→ **PROBLEM TO SOLVE**: Please output the records below in full, exactly as given, but without the images.

Saved entries
########

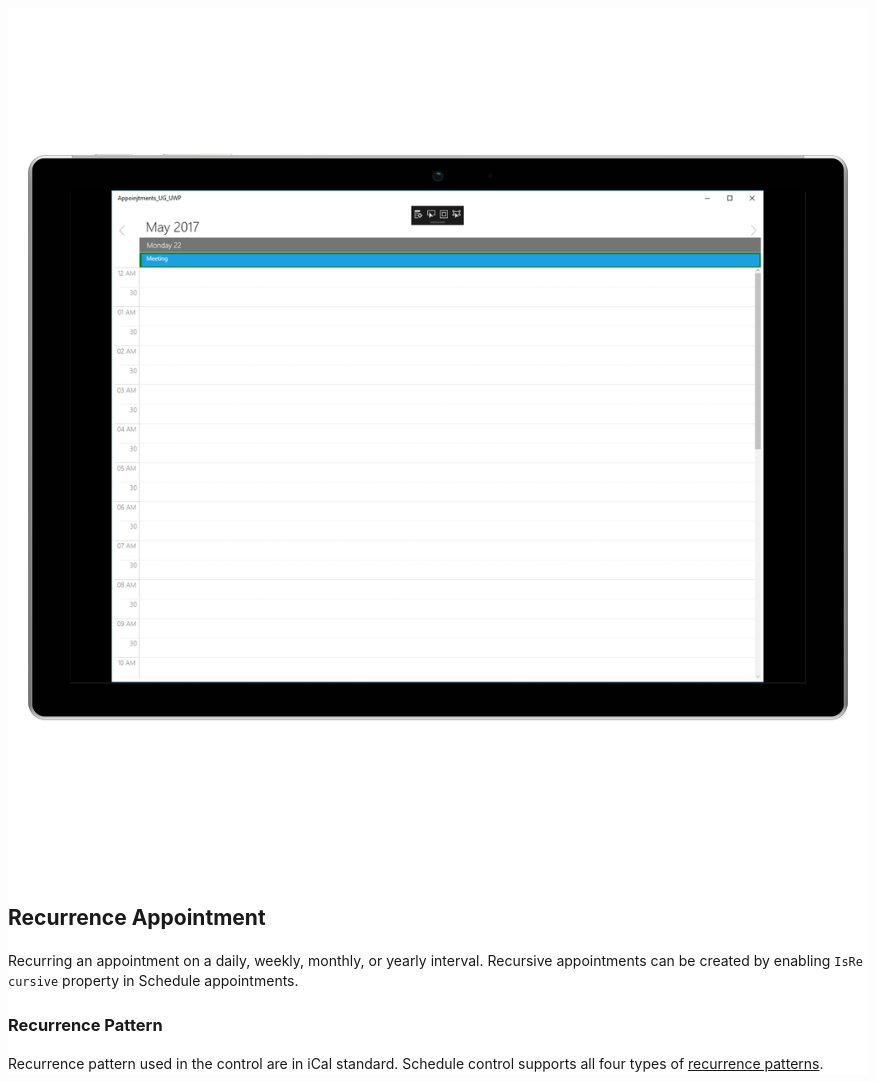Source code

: ![](Appointments_images/allday.png)

## Recurrence Appointment
Recurring an appointment on a daily, weekly, monthly, or yearly interval. Recursive appointments can be created by enabling `IsRecursive` property in Schedule appointments. 

### Recurrence Pattern
Recurrence pattern used in the control are in iCal standard. Schedule control supports all four types of [recurrence patterns](https://help.syncfusion.com/cr/cref_files/uwp/sfschedule/Syncfusion.SfSchedule.UWP~Syncfusion.UI.Xaml.Schedule.RecurrenceProperties.html).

########

→ **SOLUTION BELOW**:
Source code

: ![](Appointments_images/allday.png)

## Recurrence Appointment
Recurring an appointment on a daily, weekly, monthly, or yearly interval. Recursive appointments can be created by enabling `IsRecursive` property in Schedule appointments. 

### Recurrence Pattern
Recurrence pattern used in the control are in iCal standard. Schedule control supports all four types of [recurrence patterns](https://help.syncfusion.com/cr/cref_files/uwp/sfschedule/Syncfusion.SfSchedule.UWP~Syncfusion.UI.Xaml.Schedule.RecurrenceProperties.html).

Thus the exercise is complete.